A workaround for the trigger issue is to dynamically generate the CREATE TRIGGER code, and drop and re-create the trigger, as part of the swap. First, let's put a trigger back on the *current* table in live (you can decide in your scenario if you even need a trigger on the prep version of the table at all):
CREATE TRIGGER live.trig_live
ON live.t1
FOR INSERT
AS
BEGIN
SELECT i.id, msg = 'live.trig'
FROM inserted AS i
INNER JOIN live.t1 AS t
ON i.id = t.id;
END
GO
Now, a quick example of how our new schema swap would work (and you may have to adjust this to deal with each trigger, if you have multiple triggers, and repeat it for the schema on the prep version, if you need to maintain a trigger there too. Take special care that the below code, for brevity, assumes that there is only *one* trigger on live.t1.
BEGIN TRANSACTION;
DECLARE
@sql1 NVARCHAR(MAX),
@sql2 NVARCHAR(MAX);
SELECT
@sql1 = N'DROP TRIGGER live.' + QUOTENAME(name) + ';',
@sql2 = OBJECT_DEFINITION([object_id])
FROM sys.triggers
WHERE [parent_id] = OBJECT_ID(N'live.t1');
EXEC sp_executesql @sql1; -- drop the trigger before the transfer
ALTER SCHEMA holder TRANSFER prep.t1;
ALTER SCHEMA prep TRANSFER live.t1;
ALTER SCHEMA live TRANSFER holder.t1;
EXEC sp_executesql @sql2; -- re-create it after the transfer
COMMIT TRANSACTION;
Another (less desirable) workaround would be to perform the entire schema swap operation twice, including whatever operations occur against the prep version of the table. Which largely defeats the purpose of the schema swap in the first place: reducing the time users can't access the table(s) and bringing them the updated data with minimal interruption.
I wonder how it would work if instead of a schema swap it was a partition swap. It would require an enterprise edition but I believe you could use the SWITCH functionality to do something similar to the schema swap only without the difficulties you mentioned above. It would be more complicated but potentially more automated.
I'm using this technique and getting schema modification locks (LKC_M_SCH_M).
The only thing unusual about the table involved is it has:
a primary key CompanyID int
an index on CompanyName varchar(50)
a GUID old_CompanyID
Do you think one of these could be interfering?
Thanks
I would expect schema modification locks, but I would not expect them to interfere with your operations unless you are including other activities in your transaction (or you have inadvertently nested transactions, which isn't really nesting in SQL Server).

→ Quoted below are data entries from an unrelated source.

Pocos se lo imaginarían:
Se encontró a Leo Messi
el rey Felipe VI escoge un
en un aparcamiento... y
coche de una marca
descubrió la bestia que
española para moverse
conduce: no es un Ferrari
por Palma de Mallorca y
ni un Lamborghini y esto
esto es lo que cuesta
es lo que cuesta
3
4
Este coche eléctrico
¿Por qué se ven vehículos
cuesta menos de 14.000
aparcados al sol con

I used the following code (on a SQL2016 Developer edition install) to do the schema switching:-
DECLARE
@variable VARCHAR(MAX)
,@sql VARCHAR(MAX);
DECLARE c CURSOR FAST_FORWARD READ_ONLY FOR
SELECT
t.TABLE_NAME
FROM
INFORMATION_SCHEMA.TABLES AS t
WHERE
t.TABLE_SCHEMA = 'shadow'
ORDER BY
t.TABLE_NAME
–SELECT 'Dim_Clinic'
OPEN c;
FETCH NEXT FROM c
INTO
@variable;
WHILE @@FETCH_STATUS = 0
BEGIN
PRINT @variable;
BEGIN TRANSACTION;
SET @sql = 'ALTER SCHEMA dummy TRANSFER dbo.' + @variable;
EXECUTE (@sql)
SET @sql = 'ALTER SCHEMA dbo TRANSFER shadow.' + @variable;
EXECUTE (@sql)
COMMIT;
SET @sql = 'ALTER SCHEMA shadow TRANSFER dummy.' + @variable;
EXECUTE (@sql)
FETCH NEXT FROM c
INTO
@variable;
END;
CLOSE c;
DEALLOCATE c;
It would appear that the trigger has gone from the "main" table (that was on the dbo schema) into the shadow copy.
Looking at the trigger definition, it has also changed so it points to the correct table. The copy of the table that has moved from shadow to dbo doesn't have a trigger on it.
Not sure if this helps anyone, but thought it useful to post just in case.
Yes, that's expected, the trigger is tied to the object_id, not the name.